C’est pourquoi l’autorisation du riz doré aux Philippines avait réjoui le chercheur, âgé de 89 ans aujourd’hui. M. Potrykus en est convaincu : « Maintenant que le riz doré est autorisé, sa culture va croître de manière exponentielle. » Si le riz doré est autorisé aux Philippines, sa commercialisation prochaine dans d’autres pays semble exclue. C’est le cas de l’Inde, le pays que M. Potrykus voulait notamment aider avec ses recherches : « En Inde, l’opposition au génie génétique est très efficace. Nous n’avançons pas d’un pouce », regrette Ingo Potrykus.
La recherche se poursuit
D’autres aliments de base enrichis en nutriments essentiels pourraient suivre.

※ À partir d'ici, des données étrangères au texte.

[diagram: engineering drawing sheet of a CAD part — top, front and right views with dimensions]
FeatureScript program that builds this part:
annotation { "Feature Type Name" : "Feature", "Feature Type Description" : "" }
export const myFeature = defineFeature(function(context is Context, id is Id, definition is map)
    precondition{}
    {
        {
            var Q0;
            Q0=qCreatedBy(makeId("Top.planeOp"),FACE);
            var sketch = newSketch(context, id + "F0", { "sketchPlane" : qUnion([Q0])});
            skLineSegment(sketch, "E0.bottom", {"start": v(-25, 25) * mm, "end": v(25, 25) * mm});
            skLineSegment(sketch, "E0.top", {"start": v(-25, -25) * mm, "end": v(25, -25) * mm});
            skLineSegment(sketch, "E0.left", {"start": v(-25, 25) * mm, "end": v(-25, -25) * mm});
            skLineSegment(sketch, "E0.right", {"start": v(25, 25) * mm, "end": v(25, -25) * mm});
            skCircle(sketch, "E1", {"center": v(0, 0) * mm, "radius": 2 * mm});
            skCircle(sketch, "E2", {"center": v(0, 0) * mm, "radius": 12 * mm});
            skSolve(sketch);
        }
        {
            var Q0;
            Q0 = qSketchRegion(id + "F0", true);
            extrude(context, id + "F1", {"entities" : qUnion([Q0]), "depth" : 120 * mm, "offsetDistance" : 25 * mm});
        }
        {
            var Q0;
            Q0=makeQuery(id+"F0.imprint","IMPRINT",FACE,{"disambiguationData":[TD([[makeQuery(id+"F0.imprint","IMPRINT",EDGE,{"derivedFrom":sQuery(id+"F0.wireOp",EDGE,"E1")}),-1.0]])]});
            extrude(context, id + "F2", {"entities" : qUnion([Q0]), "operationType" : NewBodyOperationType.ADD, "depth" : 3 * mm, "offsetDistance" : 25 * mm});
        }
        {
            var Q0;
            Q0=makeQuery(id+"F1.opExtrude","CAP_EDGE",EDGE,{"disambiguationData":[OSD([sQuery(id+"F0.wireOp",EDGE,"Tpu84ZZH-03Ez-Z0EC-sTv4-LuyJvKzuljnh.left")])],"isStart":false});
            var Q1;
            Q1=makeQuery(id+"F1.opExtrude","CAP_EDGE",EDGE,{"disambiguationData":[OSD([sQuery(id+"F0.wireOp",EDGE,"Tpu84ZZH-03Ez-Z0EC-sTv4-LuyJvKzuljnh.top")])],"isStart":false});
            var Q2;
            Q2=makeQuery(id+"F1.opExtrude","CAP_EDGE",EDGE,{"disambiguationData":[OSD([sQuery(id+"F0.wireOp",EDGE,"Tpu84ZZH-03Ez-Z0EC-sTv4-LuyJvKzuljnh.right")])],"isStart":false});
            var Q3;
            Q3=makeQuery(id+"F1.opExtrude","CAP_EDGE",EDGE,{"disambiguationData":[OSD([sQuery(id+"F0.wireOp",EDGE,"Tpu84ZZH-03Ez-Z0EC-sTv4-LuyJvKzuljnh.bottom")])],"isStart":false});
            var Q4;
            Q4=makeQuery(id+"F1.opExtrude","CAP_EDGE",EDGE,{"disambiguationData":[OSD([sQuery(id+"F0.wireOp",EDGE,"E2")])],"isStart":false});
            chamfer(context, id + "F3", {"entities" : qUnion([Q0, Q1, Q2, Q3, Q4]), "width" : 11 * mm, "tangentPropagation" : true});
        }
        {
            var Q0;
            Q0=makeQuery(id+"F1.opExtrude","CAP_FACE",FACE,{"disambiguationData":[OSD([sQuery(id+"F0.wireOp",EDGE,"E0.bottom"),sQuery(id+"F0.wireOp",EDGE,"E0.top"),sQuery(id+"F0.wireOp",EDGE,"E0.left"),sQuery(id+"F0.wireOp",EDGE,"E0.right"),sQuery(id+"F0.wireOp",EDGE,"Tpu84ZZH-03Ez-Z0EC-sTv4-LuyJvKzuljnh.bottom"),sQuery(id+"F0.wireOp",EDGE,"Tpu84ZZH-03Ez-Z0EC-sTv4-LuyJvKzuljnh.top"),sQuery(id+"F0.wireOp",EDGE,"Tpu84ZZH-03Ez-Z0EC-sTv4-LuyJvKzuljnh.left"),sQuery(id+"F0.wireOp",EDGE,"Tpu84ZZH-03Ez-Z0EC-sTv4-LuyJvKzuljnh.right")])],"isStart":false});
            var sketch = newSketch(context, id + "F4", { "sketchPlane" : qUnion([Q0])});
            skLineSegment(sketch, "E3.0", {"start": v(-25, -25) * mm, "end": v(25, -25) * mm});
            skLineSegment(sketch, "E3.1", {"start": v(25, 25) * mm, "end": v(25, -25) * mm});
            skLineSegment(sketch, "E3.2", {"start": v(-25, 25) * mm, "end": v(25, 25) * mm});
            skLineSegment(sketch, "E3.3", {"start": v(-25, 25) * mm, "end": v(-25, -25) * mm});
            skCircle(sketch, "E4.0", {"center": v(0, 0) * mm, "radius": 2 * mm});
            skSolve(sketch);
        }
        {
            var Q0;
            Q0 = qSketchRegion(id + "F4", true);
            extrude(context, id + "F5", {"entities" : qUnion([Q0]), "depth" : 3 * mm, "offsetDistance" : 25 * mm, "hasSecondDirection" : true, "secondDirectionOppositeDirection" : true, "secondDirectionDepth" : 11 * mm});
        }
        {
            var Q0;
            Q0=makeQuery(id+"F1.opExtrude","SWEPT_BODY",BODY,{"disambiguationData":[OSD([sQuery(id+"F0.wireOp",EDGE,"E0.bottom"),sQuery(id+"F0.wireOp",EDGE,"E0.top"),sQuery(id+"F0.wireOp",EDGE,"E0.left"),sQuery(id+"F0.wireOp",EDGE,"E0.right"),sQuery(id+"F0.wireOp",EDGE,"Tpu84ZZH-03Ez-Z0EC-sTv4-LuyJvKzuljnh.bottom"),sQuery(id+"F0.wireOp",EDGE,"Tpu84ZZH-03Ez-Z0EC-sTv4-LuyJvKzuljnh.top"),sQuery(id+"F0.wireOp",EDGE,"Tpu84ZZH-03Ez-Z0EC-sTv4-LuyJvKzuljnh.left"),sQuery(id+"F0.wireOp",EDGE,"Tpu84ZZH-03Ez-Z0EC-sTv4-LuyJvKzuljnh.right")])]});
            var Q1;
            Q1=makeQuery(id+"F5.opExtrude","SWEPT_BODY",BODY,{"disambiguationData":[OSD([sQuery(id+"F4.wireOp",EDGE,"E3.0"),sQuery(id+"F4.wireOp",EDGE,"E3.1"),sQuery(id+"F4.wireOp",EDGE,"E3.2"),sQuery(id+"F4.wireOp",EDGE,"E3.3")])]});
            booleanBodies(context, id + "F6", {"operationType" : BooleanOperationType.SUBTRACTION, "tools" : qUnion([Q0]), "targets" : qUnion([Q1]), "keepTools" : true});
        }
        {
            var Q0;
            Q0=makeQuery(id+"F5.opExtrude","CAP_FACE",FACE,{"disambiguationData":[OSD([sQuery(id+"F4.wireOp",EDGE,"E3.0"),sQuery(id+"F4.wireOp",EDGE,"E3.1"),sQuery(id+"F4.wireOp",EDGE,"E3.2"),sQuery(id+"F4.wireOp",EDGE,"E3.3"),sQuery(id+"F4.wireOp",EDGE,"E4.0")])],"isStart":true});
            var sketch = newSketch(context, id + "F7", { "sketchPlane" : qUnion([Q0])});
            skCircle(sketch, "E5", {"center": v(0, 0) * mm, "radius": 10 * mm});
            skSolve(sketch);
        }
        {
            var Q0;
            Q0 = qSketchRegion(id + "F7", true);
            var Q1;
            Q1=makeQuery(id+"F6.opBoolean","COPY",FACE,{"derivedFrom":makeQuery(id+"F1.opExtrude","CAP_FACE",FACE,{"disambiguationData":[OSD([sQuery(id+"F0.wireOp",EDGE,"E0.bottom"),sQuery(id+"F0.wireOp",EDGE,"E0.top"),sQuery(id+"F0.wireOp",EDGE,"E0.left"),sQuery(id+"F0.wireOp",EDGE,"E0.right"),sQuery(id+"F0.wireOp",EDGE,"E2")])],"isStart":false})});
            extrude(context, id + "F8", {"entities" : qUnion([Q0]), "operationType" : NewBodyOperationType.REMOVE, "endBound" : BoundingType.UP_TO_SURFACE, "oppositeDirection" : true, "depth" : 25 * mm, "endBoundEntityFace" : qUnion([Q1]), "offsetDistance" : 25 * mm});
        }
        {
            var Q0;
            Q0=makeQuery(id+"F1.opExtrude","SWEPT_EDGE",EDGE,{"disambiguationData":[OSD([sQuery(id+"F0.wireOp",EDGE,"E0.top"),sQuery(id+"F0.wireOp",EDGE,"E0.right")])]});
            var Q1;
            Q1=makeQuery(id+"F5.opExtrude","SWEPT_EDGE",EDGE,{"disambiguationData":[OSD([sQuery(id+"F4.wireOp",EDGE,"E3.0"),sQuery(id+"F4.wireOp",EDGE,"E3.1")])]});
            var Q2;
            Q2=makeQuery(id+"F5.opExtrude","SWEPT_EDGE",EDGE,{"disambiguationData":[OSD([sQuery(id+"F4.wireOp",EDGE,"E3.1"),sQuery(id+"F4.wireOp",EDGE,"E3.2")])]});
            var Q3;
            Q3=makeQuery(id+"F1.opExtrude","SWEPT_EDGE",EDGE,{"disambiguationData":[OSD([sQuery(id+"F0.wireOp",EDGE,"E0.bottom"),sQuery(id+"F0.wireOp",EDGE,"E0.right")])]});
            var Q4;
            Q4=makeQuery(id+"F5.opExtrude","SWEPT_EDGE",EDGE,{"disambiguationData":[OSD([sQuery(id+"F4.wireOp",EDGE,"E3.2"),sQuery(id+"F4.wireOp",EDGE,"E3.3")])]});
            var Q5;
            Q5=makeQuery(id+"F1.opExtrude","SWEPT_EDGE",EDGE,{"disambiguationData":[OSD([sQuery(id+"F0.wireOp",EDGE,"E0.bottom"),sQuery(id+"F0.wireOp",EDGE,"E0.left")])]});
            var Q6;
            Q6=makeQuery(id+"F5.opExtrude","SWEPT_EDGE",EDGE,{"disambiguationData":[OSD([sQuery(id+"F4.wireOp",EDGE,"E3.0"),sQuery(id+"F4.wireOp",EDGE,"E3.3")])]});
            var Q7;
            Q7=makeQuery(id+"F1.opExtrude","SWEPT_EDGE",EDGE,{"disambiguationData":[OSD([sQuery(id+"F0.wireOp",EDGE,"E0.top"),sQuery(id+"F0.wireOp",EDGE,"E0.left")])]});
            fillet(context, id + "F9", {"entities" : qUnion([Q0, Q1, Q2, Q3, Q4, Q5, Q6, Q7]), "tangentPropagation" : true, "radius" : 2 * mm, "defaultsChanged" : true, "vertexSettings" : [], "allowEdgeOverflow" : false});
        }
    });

Au cours de ces dernières années, différentes lignées de blé et de riz enrichis en éléments vitaux ont été développées. Toujours à l’EPFZ, Navreet Bhullar et son doctorant Simrat Pal Singh ont même réussi à sélectionner des plants de riz enrichis simultanément en plusieurs éléments vitaux supplémentaires : du bêta-carotène, mais aussi du fer et du zinc. Les carences en fer et en zinc, très répandues dans les pays en développement, entraînent des taux de mortalité élevés chez la mère et le nouveau-né. « Il faudra sûrement encore cinq ans avant de pouvoir commercialiser le riz à haute valeur nutritionnelle et combattre la faim cachée », écrivait M. Bhullar en 2017 dans un article de l’EPFZ. Après le riz doré, il est temps d’autoriser d’autres aliments de base transgéniques.